Because the proper response of RSS is defined with respect to the actual lane the vehicle is driving in, it is required to assure that the reverse transformation of the proper response considers only the ego-lane and not the complete situation specific coordinate systems. For example, let us consider a scenario as depicted in Figure 8, where one widening lane A and one narrowing lane B are neighbors in such a way that the overall width of the road is constantly 6 m. Lane A starts with 2 m and ends with 4 m width, whereas lane B starts with 4 m and ends with 2 m width. A lateral velocity of 0 in respect to the whole road differs from the definition of a lateral velocity of 0 in lane A/lane B in Cartesian space.

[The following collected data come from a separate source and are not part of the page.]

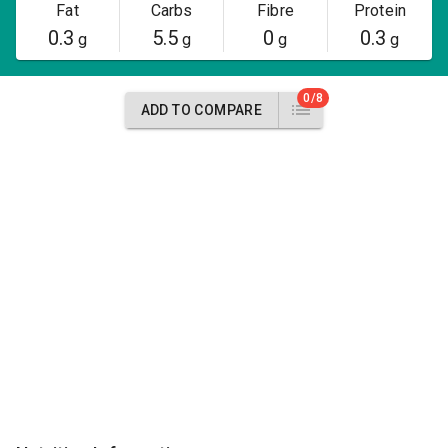
Fat
Carbs
Fibre
Protein
0.3
5.5
0
0.3
g
g
g
g
0/8
ADD TO COMPARE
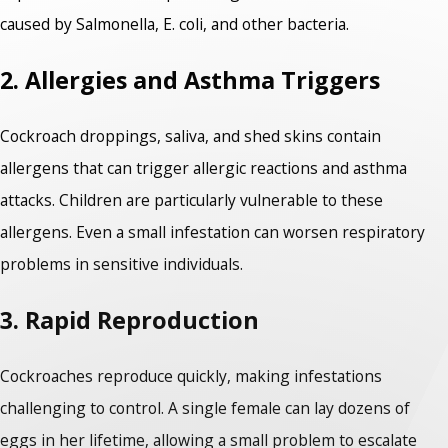
caused by Salmonella, E. coli, and other bacteria.
2. Allergies and Asthma Triggers
Cockroach droppings, saliva, and shed skins contain
allergens that can trigger allergic reactions and asthma
attacks. Children are particularly vulnerable to these
allergens. Even a small infestation can worsen respiratory
problems in sensitive individuals.
3. Rapid Reproduction
Cockroaches reproduce quickly, making infestations
challenging to control. A single female can lay dozens of
eggs in her lifetime, allowing a small problem to escalate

Figure 8: Different lateral accelerations in a lane-based system and Cartesian system for a vehicle following the centerline of lane B

Note

It is worth to note that in the particular implementation of the ad-rss-lib in the library at hand, the reverse transformation from the situation-specific into a vehicle-centric lane coordinate system is not required, as the RSS response is defined such that it is independent of these two coordinate system.

Summary

The presented construction of a continuous situation-based coordinates system will allow the pairwise calculation of the safe distances between ego vehicle and objects with the assumption of constant acceleration. Still, the worst case assessment of RSS is not violated. This situation-based coordinate system in conjunction with the situation specific consideration of the position extrema allows the calculation of the safe distances, the decision on dangerous situations and deduction of a proper response.

The main benefits of the selected Situation Based Coordinate System definition are: * Velocity and acceleration values in longitudinal and lateral lane directions do not change when transforming into the situation based coordinate system * All formulas for constant accelerated movement can be applied in the situation based coordinate space. * Distance calculations in situation based coordinate systems are simple additions or subtractions * The transformation into the situation based coordinate system is simple and therefore can be implemented easily with the restricted computational resources of safety controllers

For safety considerations, it is crucial to do all calculations considering the worst case assumption. Therefore, it is required to choose the correct minimum or maximum value of the positions in the situation-based coordinate system to assure that always the worst case is considered.

Design alternative: Iterative Approach [optional]

Figure 9: Illustration of an iterative approach to calculate non-constant acceleration, velocity etc.

Another possible way to handle the non-constant acceleration values would be an iterative approach: based on the position, the velocity and the acceleration values at the given position at time t_0, the position at time t_1 is calculated. The smaller the time interval between the iteration steps is chosen, the smaller the calculation error gets (see figure above).

One drawback of the iterative approach is that the RSS implementation has to get to know the lane geometries in detail to be able to calculate the acceleration values to be used for every position within the situation-based coordinate systems. Therefore, this design approach is not selected by this ad-rss-lib implementation.

Summary

Summary

  • RSS checks are performed on the current state on a ego vehicle - object pair basis
  • In dangerous situations only braking maneuvers are issued. RSS does not initiate evasive maneuvers, but will not hinder the driving policy to execute lateral evasive maneuvers, as long as these are compliant with the required RSS response.
  • To handle changing lateral/longitudinal lane geometries when transforming the Cartesian space into the situation based coordinate system, the vehicles position extrema are chosen in such a way that accelerations can still be treated as constant, but guarantee safe operation (see <>).